Das Maß der Zielerreichung wird durch eine Quantifizierung des jeweils erreichten Nutzens bewertet. Es stellt also ein maßgeschneidertes Werkzeug für verschiedene Entscheidungsalternativen und deren Einflussnahme dar.

Besonderer Wert wird darauf gelegt, dass die Voraussetzungen für die Umsetzung und Anwendung in Entwicklungsländern grundsätzlich gegeben sind.

Insgesamt erweist sich der Einsatz von Methoden der Entscheidungsunterstützung bei der Auswahl von Projekten zur Minimierung von Wasserverlusten in Wasserverteilsystemen gegenüber einem mehr oder weniger intuitiven bzw. subjektiven Abwägen der Stärken und Schwächen einzelner Projektalternativen als vorteilhaft und weitgehend objektiviert. Der Wert der Anwendung solcher Methoden liegt insbesondere darin, dass sie komplexe Entscheidungsprobleme schrittweise aufgliedern. Auf diese Weise muss der Entscheidungsträger nicht mehr ein komplexes, vielfach unüberschaubares Gesamtproblem lösen, sondern kann für alle nachvollziehbar in mehreren Einzelschritten vorgehen. Darüber hinaus kann der Einfluss einzelner objektiver (monetäre Indikatoren) und subjektiver Parameter (nichtmonetäre Indikatoren wie z. B. „illegale Wasseranschlüsse“) innerhalb eines Entscheidungsmodells offen gelegt werden.

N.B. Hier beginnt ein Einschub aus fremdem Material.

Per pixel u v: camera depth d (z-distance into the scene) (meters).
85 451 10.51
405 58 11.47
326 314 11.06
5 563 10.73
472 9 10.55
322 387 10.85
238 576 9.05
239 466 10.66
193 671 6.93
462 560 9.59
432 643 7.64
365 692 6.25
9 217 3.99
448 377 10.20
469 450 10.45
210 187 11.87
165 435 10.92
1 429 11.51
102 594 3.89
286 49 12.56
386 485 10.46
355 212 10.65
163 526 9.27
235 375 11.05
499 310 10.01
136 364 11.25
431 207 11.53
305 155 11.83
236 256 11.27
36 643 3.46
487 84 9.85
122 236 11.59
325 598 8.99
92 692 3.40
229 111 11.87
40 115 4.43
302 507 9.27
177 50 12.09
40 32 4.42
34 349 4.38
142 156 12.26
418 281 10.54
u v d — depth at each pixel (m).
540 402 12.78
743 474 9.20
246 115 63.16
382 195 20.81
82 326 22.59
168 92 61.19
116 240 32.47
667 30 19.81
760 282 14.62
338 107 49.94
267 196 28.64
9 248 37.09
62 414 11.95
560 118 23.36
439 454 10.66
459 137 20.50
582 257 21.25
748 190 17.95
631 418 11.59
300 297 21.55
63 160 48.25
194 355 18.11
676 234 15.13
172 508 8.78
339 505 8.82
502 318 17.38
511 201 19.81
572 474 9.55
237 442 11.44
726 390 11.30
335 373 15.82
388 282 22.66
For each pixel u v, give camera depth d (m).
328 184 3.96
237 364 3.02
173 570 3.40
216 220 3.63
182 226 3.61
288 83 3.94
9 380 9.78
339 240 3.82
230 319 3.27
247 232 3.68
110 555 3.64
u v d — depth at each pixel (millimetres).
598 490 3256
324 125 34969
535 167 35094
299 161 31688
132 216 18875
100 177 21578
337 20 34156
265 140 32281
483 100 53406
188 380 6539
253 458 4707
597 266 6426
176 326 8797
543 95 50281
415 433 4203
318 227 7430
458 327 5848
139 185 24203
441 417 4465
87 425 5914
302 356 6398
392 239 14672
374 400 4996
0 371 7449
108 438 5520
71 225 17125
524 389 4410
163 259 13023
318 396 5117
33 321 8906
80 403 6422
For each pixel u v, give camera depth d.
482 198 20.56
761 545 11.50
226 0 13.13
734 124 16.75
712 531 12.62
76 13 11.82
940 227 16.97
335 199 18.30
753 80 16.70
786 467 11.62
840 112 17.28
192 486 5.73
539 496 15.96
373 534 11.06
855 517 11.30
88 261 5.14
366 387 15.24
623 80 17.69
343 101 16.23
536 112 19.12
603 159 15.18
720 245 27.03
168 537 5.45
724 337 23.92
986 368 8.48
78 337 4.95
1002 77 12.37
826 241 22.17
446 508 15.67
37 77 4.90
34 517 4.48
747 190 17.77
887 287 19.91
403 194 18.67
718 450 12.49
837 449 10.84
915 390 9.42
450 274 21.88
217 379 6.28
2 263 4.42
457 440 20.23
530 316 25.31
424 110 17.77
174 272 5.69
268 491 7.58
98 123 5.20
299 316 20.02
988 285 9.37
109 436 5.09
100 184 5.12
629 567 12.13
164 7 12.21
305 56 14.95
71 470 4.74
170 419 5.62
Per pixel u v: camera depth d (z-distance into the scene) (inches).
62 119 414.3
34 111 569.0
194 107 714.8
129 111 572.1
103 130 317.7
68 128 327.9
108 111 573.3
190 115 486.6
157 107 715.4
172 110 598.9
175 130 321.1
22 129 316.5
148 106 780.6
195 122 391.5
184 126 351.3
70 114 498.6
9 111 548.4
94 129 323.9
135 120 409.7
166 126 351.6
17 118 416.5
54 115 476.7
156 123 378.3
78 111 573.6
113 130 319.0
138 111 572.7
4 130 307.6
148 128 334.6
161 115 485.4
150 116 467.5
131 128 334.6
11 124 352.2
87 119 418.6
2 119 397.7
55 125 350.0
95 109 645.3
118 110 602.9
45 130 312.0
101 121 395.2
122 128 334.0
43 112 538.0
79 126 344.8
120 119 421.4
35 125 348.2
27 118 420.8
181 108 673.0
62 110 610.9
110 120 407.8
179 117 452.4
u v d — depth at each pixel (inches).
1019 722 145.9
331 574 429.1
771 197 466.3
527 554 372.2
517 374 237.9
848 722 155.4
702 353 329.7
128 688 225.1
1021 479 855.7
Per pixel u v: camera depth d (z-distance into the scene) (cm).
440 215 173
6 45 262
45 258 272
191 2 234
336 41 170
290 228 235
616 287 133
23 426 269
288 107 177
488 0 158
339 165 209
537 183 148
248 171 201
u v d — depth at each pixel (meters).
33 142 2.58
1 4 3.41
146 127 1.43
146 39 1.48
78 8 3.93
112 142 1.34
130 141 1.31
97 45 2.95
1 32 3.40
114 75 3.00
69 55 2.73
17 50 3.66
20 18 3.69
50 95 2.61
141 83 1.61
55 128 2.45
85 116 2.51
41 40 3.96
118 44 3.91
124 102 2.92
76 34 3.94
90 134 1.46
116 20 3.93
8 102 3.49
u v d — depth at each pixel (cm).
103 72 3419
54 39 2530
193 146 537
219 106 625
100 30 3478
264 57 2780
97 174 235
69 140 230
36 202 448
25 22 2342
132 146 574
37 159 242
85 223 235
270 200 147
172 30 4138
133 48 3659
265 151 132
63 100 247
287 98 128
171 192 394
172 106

Der Entscheidungsprozess gestaltet sich dadurch transparenter und effizienter, womit die Arbeit insgesamt gerade für Entwicklungsländer mit hohem politischem Einfluss auf Entscheidungsträger der Wasserversorgung einen Beitrag zur Versachlichung, zur Erhöhung des guten (rationellen) Umgangs mit Wasser und damit zu einer neuen Wasserkultur (Wertewandel) leisten kann.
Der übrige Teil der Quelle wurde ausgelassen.